Furious and confused, the young man, went to see his grandmother.
'Grandma,' he asked, "It's my 18th birthday, so why can't I walk 'cross the lake like my father, his father, and his father before him?"
Granny looked deeply into the young man's, troubled brown eyes and said, "Because your father, your grandfather and your great grandfather were all born in December, when the lake is frozen, and you were born in August - duh!
Here's one I like, it's got a rude word in it but it's funny....
One day the teacher challenges the class to construct a sentence with the word 'contagious' in it.
Little Mary was the first to raise her hand. 'Yes Mary?' Asks the teacher. 'My little brother had the measles and my Mam said to beware, as they are contagious.' 'Well done' says Teacher.
Next up was Jack. 'Yes Jack?' asks Teacher. 'My Dad was off work last week because he had a bug and it was contagious.' Very good says Teacher.
At the back of the class was Jimmy, picking his nose and flicking the snot at Mary. 'Come on Jimmy,' says Teacher, 'Can you think of a sentence with the word contagious in it?'
Jimmy thinks for a short while, and jumps up enthusiastically, 'Miss, Miss, my next door neighbour was painting his fence with a paintbrush and my Dad said It's going to take that contagious.'
haha! Loving the jokes.. 🙂
Keep them coming :woohoo:
So, there's this little boy walking down the street, crying his eyes out, dragging behind him a squashed frog on a piece of string. He walks up to the door of the local brothel and knocks. When the Madam answers, he pulls out of his pocket a wad of notes, and through his tears, he sniffs at the Madam, 'I want to sleep with the dirtiest, most disease ridden prostitute you've got.' 'I'm sorry young man,' she answers, 'that's not the kind of establishment I run here.' So he waves the notes in her face, and again through his tears, demands the 'dirtiest, most disease ridden prostitute you've got.' 'OK,' says the Madam, 'down the corridor, last door on your left.' Off he trots, dragging the squashed frog behind him, and enters the room. 20 minutes later, he comes out with a big grin on his face, says thanks to the Madam and makes to leave. Before he gets to the door, she has to ask, 'Why did you want to sleep with the dirtiest, most disease ridden prostitute I have...?'
'Well,' says the boy, 'when I get home, Mam and Dad are going out and I'll sleep with the baby sitter and pass on the disease to her. When Mam and Dad get back, Dad will take the baby sitter home and sleep with her and he'll get the disease. When he comes home, he'll sleep with Mam and she'll get the disease. Then tomorrow, when Dad goes to work, Mam will sleep with the next door neighbour and he'll get the disease AND THAT PRAT RAN OVER MY FROG.'
I'm sure I shouldn't be laughing at that, but it is funny 😀
A young woman brings home her fiancee to meet her parents. After dinner, her mother tells her father to find out about the young man. The father invites the fiancee to his study for a drink.

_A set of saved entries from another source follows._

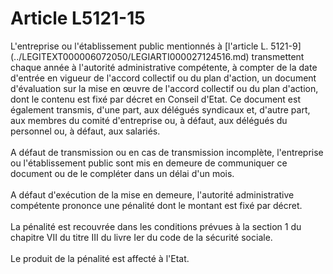 # Article L5121-15

<p align="left">
  L'entreprise ou l'établissement public mentionnés à [l'article L. 5121-9](../LEGITEXT000006072050/LEGIARTI000027124516.md) transmettent chaque année à l'autorité administrative compétente, à compter de la date d'entrée en vigueur de l'accord collectif ou du plan d'action, un document d'évaluation sur la mise en œuvre de l'accord collectif ou du plan d'action, dont le contenu est fixé par décret en Conseil d'Etat. Ce document est également transmis, d'une part, aux délégués syndicaux et, d'autre part, aux membres du comité d'entreprise ou, à défaut, aux délégués du personnel ou, à défaut, aux salariés. <br /> <br />A défaut de transmission ou en cas de transmission incomplète, l'entreprise ou l'établissement public sont mis en demeure de communiquer ce document ou de le compléter dans un délai d'un mois. <br /> <br />A défaut d'exécution de la mise en demeure, l'autorité administrative compétente prononce une pénalité dont le montant est fixé par décret. <br /> <br />La pénalité est recouvrée dans les conditions prévues à la section 1 du chapitre VII du titre III du livre Ier du code de la sécurité sociale. <br /> <br />Le produit de la pénalité est affecté à l'Etat.
</p>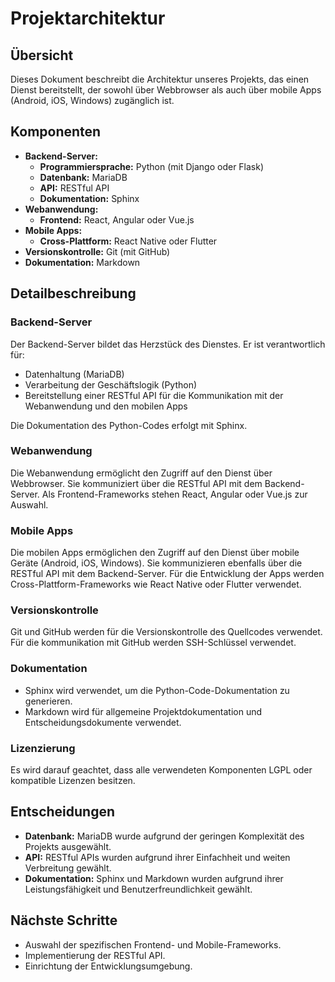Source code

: # Projektarchitektur

## Übersicht

Dieses Dokument beschreibt die Architektur unseres Projekts, das einen Dienst bereitstellt, der sowohl über Webbrowser als auch über mobile Apps (Android, iOS, Windows) zugänglich ist.

## Komponenten

* **Backend-Server:**
    * **Programmiersprache:** Python (mit Django oder Flask)
    * **Datenbank:** MariaDB
    * **API:** RESTful API
    * **Dokumentation:** Sphinx
* **Webanwendung:**
    * **Frontend:** React, Angular oder Vue.js
* **Mobile Apps:**
    * **Cross-Plattform:** React Native oder Flutter
* **Versionskontrolle:** Git (mit GitHub)
* **Dokumentation:** Markdown

## Detailbeschreibung

### Backend-Server

Der Backend-Server bildet das Herzstück des Dienstes. Er ist verantwortlich für:

* Datenhaltung (MariaDB)
* Verarbeitung der Geschäftslogik (Python)
* Bereitstellung einer RESTful API für die Kommunikation mit der Webanwendung und den mobilen Apps

Die Dokumentation des Python-Codes erfolgt mit Sphinx.

### Webanwendung

Die Webanwendung ermöglicht den Zugriff auf den Dienst über Webbrowser. Sie kommuniziert über die RESTful API mit dem Backend-Server. Als Frontend-Frameworks stehen React, Angular oder Vue.js zur Auswahl.

### Mobile Apps

Die mobilen Apps ermöglichen den Zugriff auf den Dienst über mobile Geräte (Android, iOS, Windows). Sie kommunizieren ebenfalls über die RESTful API mit dem Backend-Server. Für die Entwicklung der Apps werden Cross-Plattform-Frameworks wie React Native oder Flutter verwendet.

### Versionskontrolle

Git und GitHub werden für die Versionskontrolle des Quellcodes verwendet. Für die kommunikation mit GitHub werden SSH-Schlüssel verwendet.

### Dokumentation

* Sphinx wird verwendet, um die Python-Code-Dokumentation zu generieren.
* Markdown wird für allgemeine Projektdokumentation und Entscheidungsdokumente verwendet.

### Lizenzierung

Es wird darauf geachtet, dass alle verwendeten Komponenten LGPL oder kompatible Lizenzen besitzen.

## Entscheidungen

* **Datenbank:** MariaDB wurde aufgrund der geringen Komplexität des Projekts ausgewählt.
* **API:** RESTful APIs wurden aufgrund ihrer Einfachheit und weiten Verbreitung gewählt.
* **Dokumentation:** Sphinx und Markdown wurden aufgrund ihrer Leistungsfähigkeit und Benutzerfreundlichkeit gewählt.

## Nächste Schritte

* Auswahl der spezifischen Frontend- und Mobile-Frameworks.
* Implementierung der RESTful API.
* Einrichtung der Entwicklungsumgebung.
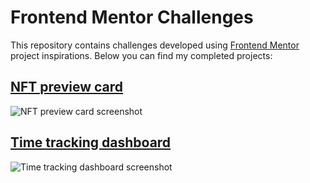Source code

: # Frontend Mentor Challenges

This repository contains challenges developed using [Frontend Mentor](https://www.frontendmentor.io) project inspirations. Below you can find my completed projects:

## [NFT preview card](https://github.com/danilovilhena/frontend-mentor-challenges/tree/main/nft-preview-card)
![NFT preview card screenshot](https://user-images.githubusercontent.com/54288190/142728978-ce06523e-29ac-4d3c-88b3-cc6fb477e316.png)

## [Time tracking dashboard](https://github.com/danilovilhena/frontend-mentor-challenges/tree/main/time-tracking-dashboard)
![Time tracking dashboard screenshot](https://user-images.githubusercontent.com/54288190/142954162-a1c4908c-6208-4d48-bba3-1e6a780b3aa2.png)

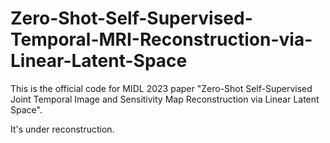 # Zero-Shot-Self-Supervised-Temporal-MRI-Reconstruction-via-Linear-Latent-Space
This is the official code for MIDL 2023 paper "Zero-Shot Self-Supervised Joint Temporal Image and Sensitivity Map Reconstruction via Linear Latent Space".

It's under reconstruction.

"So what are your plans?" the father asks the young man.
"I am a Torah scholar," he replies.
"A Torah scholar. Hmmm," the father says. "Admirable, but what will you do to provide a nice house for my daughter to live in, as she's accustomed to?"
"I will study," the young man replies, "and God will provide for us."
"And how will you buy her a beautiful engagement ring, such as she deserves?" asks the father.
"I will concentrate on my studies," the young man replies, "God will provide for us."
"And children?" asks the father. "How will you support children?"
"Don't worry, sir, God will provide," replies the fiancee.
The conversation proceeds like this, and each time the father questions, the young idealist insists that God will provide.
Later, the mother asks, "How did it go, Honey?"
The father answers, "He has no job and no plans, but the good news is he thinks I'm God."
Wow good to see you posting Mr Orange! Welcome back!